STATED TASK A:
Rewrite the stretch of the forum thread from "So it comes" through "was really special.", changing "bike path" to "trail".

SOURCE:
────
Because I know if I had done that I would have asked the doctors to just end it now.... At least the can have the paperwork done early and they wouldn't have to deal with my too be wife later on.....

-Dude


----------



## alaskarider (Aug 31, 2004)

*rt* said:


> ...
> the moral of this story is: you will have many many many days in your life to go ride a bike. perhaps your wedding day should not be one of them.
> 
> the second moral of this story is: if you're going to endo onto a large rock and break the largest bone in your body, make sure you do not also land in a pile of poison oak.
> ...


Yikes! I guess airbrushing the broken femur out of the pictures wasn't going to cut it. 

So, I guess I could de-stress with a short jog. Or, I could think to myself, "It's already happened to someone else, therefore _it can't happen to me!_ (I know: :nono: )


----------



## Dwight Moody (Jan 10, 2004)

alaskarider said:


> And I'll only get married once, right? Right?


Hey, polyandry is catching on.

most people I know who went through weddings were much happier doing it "their way", ways which varied from insanely traditional, to my sisters very elaborate Renn Faire affair, to a backyard BBQ with a quick wedding before the main course, to getting hitched with the JP and two friends as witnesses and then hitting the pubs.

So it comes down to "what do I want to remember" (or "we" if you're going to be generous and include your fiance in the wedding planning)?

I'd be too nervous to do anything technical or fast paced, but if my partner and I were to do an easy turn around the Green Lake bike path in the early morning before getting hitched, I'd think it was really special.


----------



## shiggy (Dec 19, 1998)

*rt* said:


> several years ago some friends were getting married...


Exactly the story I first thought of.


----------



## deanna (Jan 15, 2004)

shiggy said:


> Exactly the story I first thought of.


Same here.


----------



## rzozaya1969 (Nov 28, 2004)

I'm single, but I'm not sure you'll have time for everything, especially if it's an early wedding. Just take it easy on that day.

Good luck!


----------



## *rt* (Jan 15, 2004)
────
DATA RECORDS:
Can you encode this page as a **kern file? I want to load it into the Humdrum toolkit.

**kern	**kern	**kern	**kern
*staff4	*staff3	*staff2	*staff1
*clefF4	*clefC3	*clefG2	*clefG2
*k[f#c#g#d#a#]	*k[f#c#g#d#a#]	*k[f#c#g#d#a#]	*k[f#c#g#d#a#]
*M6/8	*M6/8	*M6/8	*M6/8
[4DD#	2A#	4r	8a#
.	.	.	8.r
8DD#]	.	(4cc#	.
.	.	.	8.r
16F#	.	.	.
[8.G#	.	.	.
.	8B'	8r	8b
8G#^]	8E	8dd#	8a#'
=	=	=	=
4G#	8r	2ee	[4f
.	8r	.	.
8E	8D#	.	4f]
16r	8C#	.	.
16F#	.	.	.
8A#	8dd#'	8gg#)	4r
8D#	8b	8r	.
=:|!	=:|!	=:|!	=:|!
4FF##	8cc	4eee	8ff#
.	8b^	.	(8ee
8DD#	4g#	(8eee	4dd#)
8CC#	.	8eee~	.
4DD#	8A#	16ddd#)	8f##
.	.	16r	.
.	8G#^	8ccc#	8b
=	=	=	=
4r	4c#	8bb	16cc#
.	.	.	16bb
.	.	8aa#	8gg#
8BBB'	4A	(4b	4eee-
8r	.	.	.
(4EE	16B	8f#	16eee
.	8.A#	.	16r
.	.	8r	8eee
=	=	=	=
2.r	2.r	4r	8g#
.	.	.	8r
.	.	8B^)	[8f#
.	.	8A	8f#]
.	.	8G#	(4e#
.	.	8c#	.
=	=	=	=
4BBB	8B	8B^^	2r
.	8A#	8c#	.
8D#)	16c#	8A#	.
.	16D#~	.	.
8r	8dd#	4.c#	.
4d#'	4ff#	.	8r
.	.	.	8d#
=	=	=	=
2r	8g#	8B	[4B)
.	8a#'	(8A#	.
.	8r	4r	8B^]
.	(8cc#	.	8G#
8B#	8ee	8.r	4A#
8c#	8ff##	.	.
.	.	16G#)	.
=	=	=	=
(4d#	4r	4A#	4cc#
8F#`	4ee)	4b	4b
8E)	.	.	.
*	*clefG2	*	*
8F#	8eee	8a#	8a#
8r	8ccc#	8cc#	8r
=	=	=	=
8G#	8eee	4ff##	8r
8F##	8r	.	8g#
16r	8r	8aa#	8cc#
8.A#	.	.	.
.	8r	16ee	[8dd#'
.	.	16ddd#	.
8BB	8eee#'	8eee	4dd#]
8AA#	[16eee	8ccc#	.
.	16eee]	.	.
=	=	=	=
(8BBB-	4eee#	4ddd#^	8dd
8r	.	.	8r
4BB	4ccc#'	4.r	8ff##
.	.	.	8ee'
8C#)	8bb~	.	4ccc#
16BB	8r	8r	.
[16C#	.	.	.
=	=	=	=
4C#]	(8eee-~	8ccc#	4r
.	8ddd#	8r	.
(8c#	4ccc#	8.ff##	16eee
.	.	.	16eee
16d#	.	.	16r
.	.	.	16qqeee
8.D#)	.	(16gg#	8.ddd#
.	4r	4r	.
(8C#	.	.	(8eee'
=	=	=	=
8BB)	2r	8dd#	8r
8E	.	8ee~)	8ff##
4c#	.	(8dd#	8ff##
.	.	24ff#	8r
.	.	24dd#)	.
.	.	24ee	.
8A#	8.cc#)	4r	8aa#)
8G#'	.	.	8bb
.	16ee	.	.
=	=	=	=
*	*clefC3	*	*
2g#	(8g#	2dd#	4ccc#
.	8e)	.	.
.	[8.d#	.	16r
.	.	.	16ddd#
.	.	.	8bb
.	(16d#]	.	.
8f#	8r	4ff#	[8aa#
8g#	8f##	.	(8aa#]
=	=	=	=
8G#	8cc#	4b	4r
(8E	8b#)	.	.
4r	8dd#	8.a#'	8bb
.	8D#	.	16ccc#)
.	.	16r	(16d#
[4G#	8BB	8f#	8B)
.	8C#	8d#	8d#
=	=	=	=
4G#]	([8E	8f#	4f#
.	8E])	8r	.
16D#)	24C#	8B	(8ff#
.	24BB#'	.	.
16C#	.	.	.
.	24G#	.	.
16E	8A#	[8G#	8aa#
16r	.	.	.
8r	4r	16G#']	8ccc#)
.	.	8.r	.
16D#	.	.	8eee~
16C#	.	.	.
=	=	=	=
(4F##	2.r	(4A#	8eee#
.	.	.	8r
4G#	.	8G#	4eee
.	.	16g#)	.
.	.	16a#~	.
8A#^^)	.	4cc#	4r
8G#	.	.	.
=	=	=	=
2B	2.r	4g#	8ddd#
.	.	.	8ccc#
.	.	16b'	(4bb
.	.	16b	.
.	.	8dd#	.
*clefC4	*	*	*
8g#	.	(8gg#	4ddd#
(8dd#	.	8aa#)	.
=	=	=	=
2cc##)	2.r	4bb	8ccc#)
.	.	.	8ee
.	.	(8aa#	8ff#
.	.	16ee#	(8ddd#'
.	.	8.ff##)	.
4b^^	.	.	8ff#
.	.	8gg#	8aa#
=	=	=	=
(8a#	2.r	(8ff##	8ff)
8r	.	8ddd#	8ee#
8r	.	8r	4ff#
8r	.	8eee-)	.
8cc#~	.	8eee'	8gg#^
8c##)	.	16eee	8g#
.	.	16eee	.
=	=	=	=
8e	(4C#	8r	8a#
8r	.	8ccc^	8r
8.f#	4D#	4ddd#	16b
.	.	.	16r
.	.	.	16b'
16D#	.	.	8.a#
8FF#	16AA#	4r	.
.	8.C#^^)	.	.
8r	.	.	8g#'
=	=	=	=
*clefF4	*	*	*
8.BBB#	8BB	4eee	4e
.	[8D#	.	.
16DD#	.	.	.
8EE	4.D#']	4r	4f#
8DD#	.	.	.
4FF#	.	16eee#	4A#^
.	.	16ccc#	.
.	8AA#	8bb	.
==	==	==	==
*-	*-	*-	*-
────
STATED TASK B:
Pick out every line of the rows that contains the string "kern", treating uppercase and lowercase as different.

RIGHT ANSWER A:
So it comes down to "what do I want to remember" (or "we" if you're going to be generous and include your fiance in the wedding planning)?

I'd be too nervous to do anything technical or fast paced, but if my partner and I were to do an easy turn around the Green Lake trail in the early morning before getting hitched, I'd think it was really special.

RIGHT ANSWER B:
Can you encode this page as a **kern file? I want to load it into the Humdrum toolkit.
**kern	**kern	**kern	**kern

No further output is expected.